All of the data is to be printed exactly, though the images must be left off.

◆ **Recorded information**
****

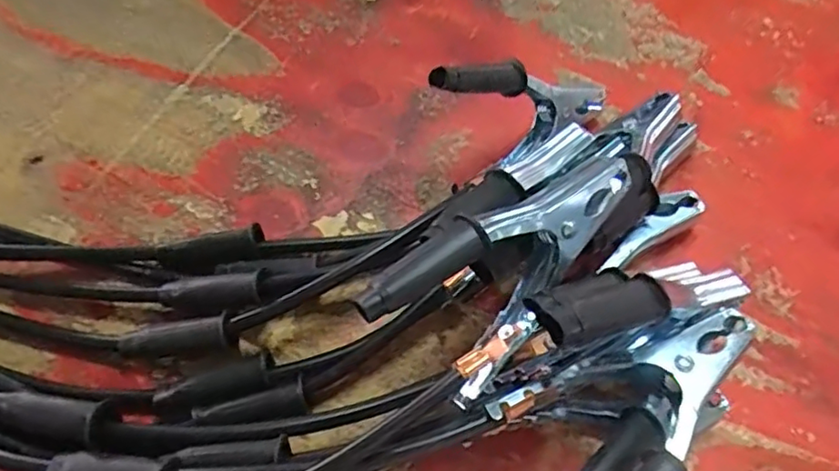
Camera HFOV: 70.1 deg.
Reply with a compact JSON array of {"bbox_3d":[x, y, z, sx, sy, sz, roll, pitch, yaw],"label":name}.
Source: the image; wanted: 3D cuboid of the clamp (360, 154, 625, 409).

****

◆ **Expected answer**
Camera HFOV: 70.1 deg.
Reply with a compact JSON array of {"bbox_3d":[x, y, z, sx, sy, sz, roll, pitch, yaw],"label":name}.
Source: the image; wanted: 3D cuboid of the clamp (360, 154, 625, 409).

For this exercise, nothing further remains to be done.